Honor the name of all those named by the sacred name of "Hugo" and buy their products for whatever price they charge. If they have gum on their shoes, I want to see YOU on your knees, gnawing that gum off with your teeth that were paid for with goddamned tax payer money because of your status as a lazy piece of shit with bad taste in movies. How many fucking times can you watch Avatar? It really isn't that great of a movie and it goes on for too long. Put something else in your VCR for a change. And if you can't afford your own dentistry, don't come to the government dole for handouts any longer. That shit is going to get CLAMPED down on whether I win this election or my former hero Trump does (he's gotten WAY too fucking mainstream and it pisses me off). No more. Get a third job. Get a fourth. Come over here and blow me for twenty bucks. NO MORE.

If your name is Hugo, you will be exempt from processing unless you ran a scam and changed it to Hugo so you would be kept out of the camps. That is as fake as non-German bologna and ale. Don't waste my time.

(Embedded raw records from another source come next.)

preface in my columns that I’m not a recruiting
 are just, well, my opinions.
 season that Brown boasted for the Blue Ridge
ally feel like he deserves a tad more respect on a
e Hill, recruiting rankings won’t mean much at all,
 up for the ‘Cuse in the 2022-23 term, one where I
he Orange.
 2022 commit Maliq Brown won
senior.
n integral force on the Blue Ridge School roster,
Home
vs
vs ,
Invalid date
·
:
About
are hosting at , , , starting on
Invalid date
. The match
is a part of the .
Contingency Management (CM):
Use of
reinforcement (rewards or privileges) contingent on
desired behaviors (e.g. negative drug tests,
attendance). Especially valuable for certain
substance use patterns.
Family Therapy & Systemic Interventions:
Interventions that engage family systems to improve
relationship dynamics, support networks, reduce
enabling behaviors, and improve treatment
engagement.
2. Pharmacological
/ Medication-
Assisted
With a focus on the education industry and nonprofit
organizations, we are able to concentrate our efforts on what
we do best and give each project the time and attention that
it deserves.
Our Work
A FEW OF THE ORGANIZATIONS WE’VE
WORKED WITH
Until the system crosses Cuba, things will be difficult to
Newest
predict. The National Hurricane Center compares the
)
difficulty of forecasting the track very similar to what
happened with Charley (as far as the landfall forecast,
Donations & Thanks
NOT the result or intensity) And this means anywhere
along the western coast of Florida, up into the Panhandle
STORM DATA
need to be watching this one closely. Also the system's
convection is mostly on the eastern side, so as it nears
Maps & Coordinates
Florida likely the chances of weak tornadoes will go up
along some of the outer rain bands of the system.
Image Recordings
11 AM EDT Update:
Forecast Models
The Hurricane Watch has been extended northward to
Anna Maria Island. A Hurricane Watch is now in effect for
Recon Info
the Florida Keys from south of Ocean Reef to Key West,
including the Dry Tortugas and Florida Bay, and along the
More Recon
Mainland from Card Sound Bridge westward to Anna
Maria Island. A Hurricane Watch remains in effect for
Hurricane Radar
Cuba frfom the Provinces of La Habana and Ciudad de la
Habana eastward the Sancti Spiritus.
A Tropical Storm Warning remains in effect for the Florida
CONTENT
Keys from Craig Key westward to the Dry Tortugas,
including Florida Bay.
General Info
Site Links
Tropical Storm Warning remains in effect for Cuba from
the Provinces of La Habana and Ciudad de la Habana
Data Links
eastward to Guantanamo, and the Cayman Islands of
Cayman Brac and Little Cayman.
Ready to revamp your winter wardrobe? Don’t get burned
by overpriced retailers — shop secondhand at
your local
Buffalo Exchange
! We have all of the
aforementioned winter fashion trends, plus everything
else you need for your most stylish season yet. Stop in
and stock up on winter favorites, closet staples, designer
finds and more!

That is my brief review of the book An Informal History of the Hugos. Thank you and please drive home safely after class if you are using stimulants to stay up twenty-four hours a day and have been doing so for more than a year on a daily basis. You may need to see one of my non-scientific doctors who can look in on you without bringing the bullshit of "science" and "mathematics" and "liberalism" (the three offenses punishable by death under my administration). Once again, if you birth name is Hugo, you will be exempted from all that. We do need to begin processing non-essential people into food once we win our war against animals and nature. I will send MANY hunters all over the world to track down and kill ALL animals including plants (which are animals in disguise - science lied to you AGAIN - big shocker there, eh?). We will need food for the vital 1% once the war against the animals and the animals-disguised-as-plants is won (we will be winners). Start seasoning yourself unless you come here and be my sweet, sassy First Lady. Sounds as good as an oriental bathrobe hanging from an airport toilet stall, don't it hon?

Thank you for listening to my vital lecture on the book, An Informal History of the Hugos. I hope you buy this fine book and read it soon. Worth the money, I assure you (unless it isn't on sale - check local listings - that link doesn't bring you to your local listings, btw).